Inspiré d’une histoire vraie, c’est la veille de tournage "d’Une Sœur" que Delphine Girard a appris que la jeune femme de la voiture ne s’était pas rendue au procès de son bourreau, ce qui a fortement déstabilisé la metteure en scène. C’est cette situation qui a ainsi poussé la cinéaste à s’intéresser aux trois fils rouges narratifs de cette histoire, soit à ses personnages, en fabriquant ainsi un récit avec trois points de vue différents, et trois manières de les accompagner par rapport aux événements vécus. Il y a d’une part Aly, la victime, laquelle va cherchera ici des réponses dans la justice, en quête d’une hypothétique réparation. Face à elle, Dary va, lui, essayer de comprendre pourquoi il a agi, pourquoi il a violé Anna. Enfin, en tant que seul témoin, Anna, ayant le pressentiment de vouloir continuer à faire partie de cette histoire, va accompagner Aly au-delà du devoir institutionnel.

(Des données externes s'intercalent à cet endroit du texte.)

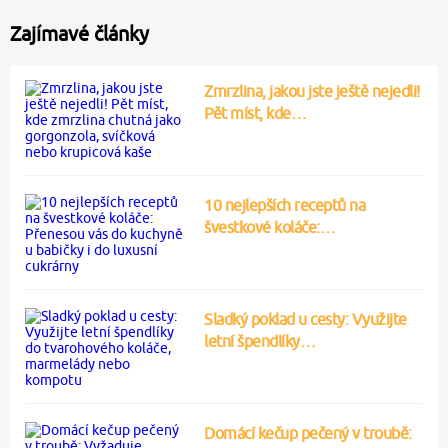
Zajímavé články
Zmrzlina, jakou jste ještě nejedli!
Pět míst, kde…
10 nejlepších receptů na
švestkové koláče:…
Sladký poklad u cesty: Využijte
letní špendlíky…
Domácí kečup pečený v troubě:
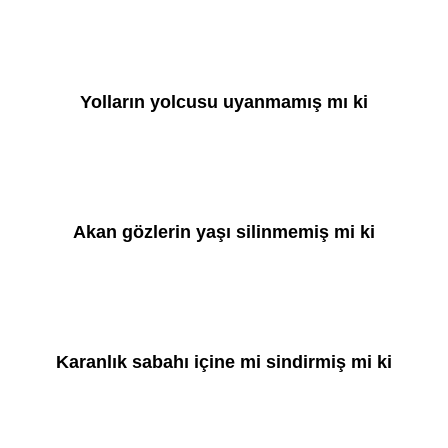
Yolların yolcusu uyanmamış mı ki
Akan gözlerin yaşı silinmemiş mi ki
Karanlık sabahı içine mi sindirmiş mi ki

Au travers de son film, Delphine Girard nous montre ici la sororité et l’entraide entre femmes comme porte de sortie à cette nuit, fatidique, et à ses conséquences, quelque peu irréversibles. Mais la réalisatrice nous parle surtout ici de la complexité humaine, de son ambiguïté, de son incapacité à expliquer pourquoi elle mal agie, ou n’agit pas. En témoigne d’une part ici la position de celui qui deviendra l’antagoniste, joué par le charismatique Guillaume Duhesme, qui se questionne sans trouver de réponses quant à ses actes et la violence qu’il avait déniée jusque-là (sa mère - Anne Dorval - en plein déni maternel n’aidant pas), et d’autre part celle d’Aly, déboussolée, laquelle ne trouvera pas en la justice le réconfort et le soutien qu’elle espérait en recevoir, laquelle doit pourtant survivre à son viol. Delphine Girard interroge d’ailleurs le rôle de la justice, qui cherche systématique à incriminer les victimes, à les pousser à devoir se justifier (étant donné d’autant plus ici le manque de preuves tangibles), à leur refaire revivre une seconde fois l’horreur, en leur redemandant d’être une nouvelle fois la victime et dictant quelque part leur conduite, remettant en question leurs paroles... Ayant à cœur de ne pas montrer ledit viol, mais bien le moment de basculement, de dérapage, la cinéaste évacue pourtant aussitôt les doutes, et nous montre ainsi les failles et zones grises d’un système judiciaire confus, et décourageant...
"Quitter la Nuit" est un drame qui songe l’esprit quant à l’après d’un viol, ou d’un quelconque acte de violence à l’encontre ici des femmes. Mais que fait-on avec cela ? Comment s’en sort-on ? Comment la femme peut-elle faire pour ne pas se sentir jugée, rabaissée ni humiliée lorsqu’elle trouve pourtant le courage de témoigner contre leurs bourreaux, et de faire face à la véracité contestée de son témoignage ? Mais qu’auraient-elles à gagner de mentir ? Qu’auraient-elles à gagner de valorisant ? Telles sont les questions que soulèvent avec beaucoup de recul, d’humilité et de documentation Delphine Girad, bien aidée par ses acteurs tétanisant d’authenticité dans leurs rôles jamais tout blancs ou tout noirs, et des dialogues d’une précision chirurgicale. Dommage cependant que son film manque terriblement d’entrain, de rythme, au-delà de son premier quart d’heure sous tension.